Да, Кортасар любит писать до дрожи, до самозабвения, однако, исполнив творческий долг за печатной машинкой (читая сборник, постоянно ловил себя на констатации: Хулио не знал компьютера, а если бы знал, то насколько сильно изменилась бы его стремительная интонация, напрямую зависящая от скорости печатания, скорости воплощения?), мгновенно превращается в амбициозного и тщеславного человека, алчущего чужого признания. Он детально пересказывает собеседнику любые новости самопродвижения, любые, даже самые случайные, отклики и читательские реакции — от цитат из статей ведущих критиков до реплик студентов, пишущих восторженные письма новой знаменитости.
Интересно следить за тем, каких из своих эпистолярных эмоций Кортасар стесняется, специально их оговаривая, а какие льются из него, точно ничем не сдерживаемая песня.

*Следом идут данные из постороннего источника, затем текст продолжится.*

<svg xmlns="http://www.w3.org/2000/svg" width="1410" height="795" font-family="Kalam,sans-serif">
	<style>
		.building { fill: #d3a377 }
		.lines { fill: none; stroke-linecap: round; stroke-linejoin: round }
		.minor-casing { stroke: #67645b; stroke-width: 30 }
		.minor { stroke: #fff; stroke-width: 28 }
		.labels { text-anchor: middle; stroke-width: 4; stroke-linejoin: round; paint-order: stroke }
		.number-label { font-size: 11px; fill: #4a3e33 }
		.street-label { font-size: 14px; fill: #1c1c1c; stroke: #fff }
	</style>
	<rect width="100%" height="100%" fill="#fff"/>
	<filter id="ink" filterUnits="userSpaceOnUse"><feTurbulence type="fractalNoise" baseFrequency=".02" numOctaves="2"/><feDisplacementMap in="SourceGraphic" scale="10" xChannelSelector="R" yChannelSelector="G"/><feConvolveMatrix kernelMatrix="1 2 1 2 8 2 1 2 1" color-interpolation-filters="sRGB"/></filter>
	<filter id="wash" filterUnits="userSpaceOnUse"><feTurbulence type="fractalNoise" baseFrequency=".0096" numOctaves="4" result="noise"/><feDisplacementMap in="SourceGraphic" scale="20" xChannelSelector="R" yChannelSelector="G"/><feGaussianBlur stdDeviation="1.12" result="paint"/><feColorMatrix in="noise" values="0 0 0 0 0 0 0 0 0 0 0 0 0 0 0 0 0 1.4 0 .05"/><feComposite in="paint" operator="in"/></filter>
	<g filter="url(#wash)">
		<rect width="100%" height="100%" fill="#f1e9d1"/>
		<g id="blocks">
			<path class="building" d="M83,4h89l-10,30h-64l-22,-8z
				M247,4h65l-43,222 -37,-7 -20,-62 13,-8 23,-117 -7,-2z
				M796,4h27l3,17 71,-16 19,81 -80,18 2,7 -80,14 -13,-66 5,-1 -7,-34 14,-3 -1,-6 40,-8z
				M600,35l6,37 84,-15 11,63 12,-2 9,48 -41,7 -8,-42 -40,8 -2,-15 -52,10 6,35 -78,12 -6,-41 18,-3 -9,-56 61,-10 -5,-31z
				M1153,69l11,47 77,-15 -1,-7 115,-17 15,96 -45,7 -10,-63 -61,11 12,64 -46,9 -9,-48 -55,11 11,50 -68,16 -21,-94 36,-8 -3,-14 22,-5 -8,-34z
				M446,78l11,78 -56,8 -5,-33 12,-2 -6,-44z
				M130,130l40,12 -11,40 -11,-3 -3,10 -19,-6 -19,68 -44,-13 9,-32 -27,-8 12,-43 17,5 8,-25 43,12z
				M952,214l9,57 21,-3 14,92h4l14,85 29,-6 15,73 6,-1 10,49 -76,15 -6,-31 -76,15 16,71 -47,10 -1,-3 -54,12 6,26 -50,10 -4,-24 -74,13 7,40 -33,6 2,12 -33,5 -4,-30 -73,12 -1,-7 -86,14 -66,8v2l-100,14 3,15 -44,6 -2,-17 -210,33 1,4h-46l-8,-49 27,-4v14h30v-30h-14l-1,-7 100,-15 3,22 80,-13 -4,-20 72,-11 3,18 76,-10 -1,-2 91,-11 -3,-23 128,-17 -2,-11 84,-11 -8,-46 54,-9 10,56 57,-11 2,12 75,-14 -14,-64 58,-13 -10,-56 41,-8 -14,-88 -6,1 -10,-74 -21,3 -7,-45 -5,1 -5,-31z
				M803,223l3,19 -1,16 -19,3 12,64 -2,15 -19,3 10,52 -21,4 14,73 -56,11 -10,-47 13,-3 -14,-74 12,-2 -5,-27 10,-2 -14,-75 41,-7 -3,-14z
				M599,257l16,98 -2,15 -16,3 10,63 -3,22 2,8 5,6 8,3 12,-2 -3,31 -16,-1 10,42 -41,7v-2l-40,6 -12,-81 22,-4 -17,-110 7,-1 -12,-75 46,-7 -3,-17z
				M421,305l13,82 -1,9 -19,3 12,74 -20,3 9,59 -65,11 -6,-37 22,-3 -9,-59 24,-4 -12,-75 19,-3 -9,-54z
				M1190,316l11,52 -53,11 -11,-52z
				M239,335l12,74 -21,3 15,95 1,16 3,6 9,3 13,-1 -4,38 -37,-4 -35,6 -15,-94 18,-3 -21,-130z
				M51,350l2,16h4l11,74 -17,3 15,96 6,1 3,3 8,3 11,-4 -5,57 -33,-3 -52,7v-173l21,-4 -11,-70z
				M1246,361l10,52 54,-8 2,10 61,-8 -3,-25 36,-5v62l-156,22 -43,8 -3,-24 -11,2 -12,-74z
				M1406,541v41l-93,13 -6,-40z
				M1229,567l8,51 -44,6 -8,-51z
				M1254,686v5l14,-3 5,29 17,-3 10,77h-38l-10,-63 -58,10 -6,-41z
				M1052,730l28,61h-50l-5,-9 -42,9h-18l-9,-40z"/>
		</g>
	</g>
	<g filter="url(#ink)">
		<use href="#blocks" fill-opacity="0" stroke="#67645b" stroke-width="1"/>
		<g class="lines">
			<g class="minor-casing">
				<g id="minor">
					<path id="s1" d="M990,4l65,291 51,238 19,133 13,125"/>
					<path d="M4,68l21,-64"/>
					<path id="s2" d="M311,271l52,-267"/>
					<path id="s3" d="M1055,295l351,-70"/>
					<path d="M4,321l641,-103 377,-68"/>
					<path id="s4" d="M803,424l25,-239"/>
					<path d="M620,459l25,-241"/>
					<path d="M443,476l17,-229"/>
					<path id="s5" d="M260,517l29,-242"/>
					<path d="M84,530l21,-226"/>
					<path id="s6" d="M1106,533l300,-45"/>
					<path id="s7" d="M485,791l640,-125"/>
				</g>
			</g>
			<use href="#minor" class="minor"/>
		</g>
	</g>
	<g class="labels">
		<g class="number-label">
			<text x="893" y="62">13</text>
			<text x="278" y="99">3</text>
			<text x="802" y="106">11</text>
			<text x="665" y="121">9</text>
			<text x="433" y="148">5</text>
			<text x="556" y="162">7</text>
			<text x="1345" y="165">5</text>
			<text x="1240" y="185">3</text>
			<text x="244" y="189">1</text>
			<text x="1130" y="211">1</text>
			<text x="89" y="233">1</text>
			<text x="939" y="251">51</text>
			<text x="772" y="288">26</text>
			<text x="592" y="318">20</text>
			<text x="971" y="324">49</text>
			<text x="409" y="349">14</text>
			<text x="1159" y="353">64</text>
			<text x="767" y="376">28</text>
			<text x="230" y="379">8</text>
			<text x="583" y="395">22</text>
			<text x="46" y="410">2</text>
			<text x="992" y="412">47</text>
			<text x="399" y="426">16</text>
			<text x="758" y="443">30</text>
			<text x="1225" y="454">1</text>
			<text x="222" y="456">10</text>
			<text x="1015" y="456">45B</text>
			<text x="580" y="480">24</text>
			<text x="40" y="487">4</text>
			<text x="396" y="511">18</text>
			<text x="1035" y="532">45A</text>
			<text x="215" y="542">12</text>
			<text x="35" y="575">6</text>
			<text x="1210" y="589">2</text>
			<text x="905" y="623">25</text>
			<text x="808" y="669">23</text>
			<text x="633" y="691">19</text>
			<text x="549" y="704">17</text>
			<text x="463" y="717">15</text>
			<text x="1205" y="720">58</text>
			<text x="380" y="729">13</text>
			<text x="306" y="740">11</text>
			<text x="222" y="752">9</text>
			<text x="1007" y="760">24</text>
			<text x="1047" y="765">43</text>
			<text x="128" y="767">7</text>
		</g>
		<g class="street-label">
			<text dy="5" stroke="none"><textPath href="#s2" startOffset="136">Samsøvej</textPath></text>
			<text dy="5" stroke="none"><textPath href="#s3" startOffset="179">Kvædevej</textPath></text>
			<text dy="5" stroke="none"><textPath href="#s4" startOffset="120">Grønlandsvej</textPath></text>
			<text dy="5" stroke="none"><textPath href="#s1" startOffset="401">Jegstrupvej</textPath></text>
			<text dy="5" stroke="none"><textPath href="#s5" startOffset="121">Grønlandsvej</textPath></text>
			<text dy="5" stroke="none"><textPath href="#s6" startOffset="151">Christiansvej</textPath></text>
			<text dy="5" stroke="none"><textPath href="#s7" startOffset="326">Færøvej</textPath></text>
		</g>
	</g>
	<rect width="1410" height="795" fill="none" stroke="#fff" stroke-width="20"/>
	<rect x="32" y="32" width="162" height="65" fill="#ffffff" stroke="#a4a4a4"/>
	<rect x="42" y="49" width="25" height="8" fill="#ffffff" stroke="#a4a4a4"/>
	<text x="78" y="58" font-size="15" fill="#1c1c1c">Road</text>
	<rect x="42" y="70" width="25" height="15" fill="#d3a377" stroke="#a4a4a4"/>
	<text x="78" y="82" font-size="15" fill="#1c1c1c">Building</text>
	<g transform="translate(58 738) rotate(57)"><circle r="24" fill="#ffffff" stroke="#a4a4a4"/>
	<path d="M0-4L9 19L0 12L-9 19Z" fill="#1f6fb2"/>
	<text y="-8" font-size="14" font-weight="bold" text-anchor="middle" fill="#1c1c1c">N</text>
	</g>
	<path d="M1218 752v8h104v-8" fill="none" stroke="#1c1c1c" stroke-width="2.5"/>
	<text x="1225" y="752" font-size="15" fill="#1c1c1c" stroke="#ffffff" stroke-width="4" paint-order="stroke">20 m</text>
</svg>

Его постоянный собеседник Франсиско Порруа, по всей видимости (а его реакции нам пока неизвестны), удивительно терпелив и понятлив. Как в деловых вопросах, так и в сугубо личных. Он не только величайший хроноп (этим наиболее почетным титулом Кортасар просто так не разбрасывается), но и друг, даже брат, слепо идущий на поводу у родственных чувств.
«Беда в том, что мужчинам почти невозможно выразить друг другу благодарность словами, разве каким едва заметным жестом, ну, предложить сигарету или слегка тронуть за плечо, что ли. А то и помолчать в те минуты, когда, по правилам этикета, изложенным в руководствах, следует произносить общепринятые фразы».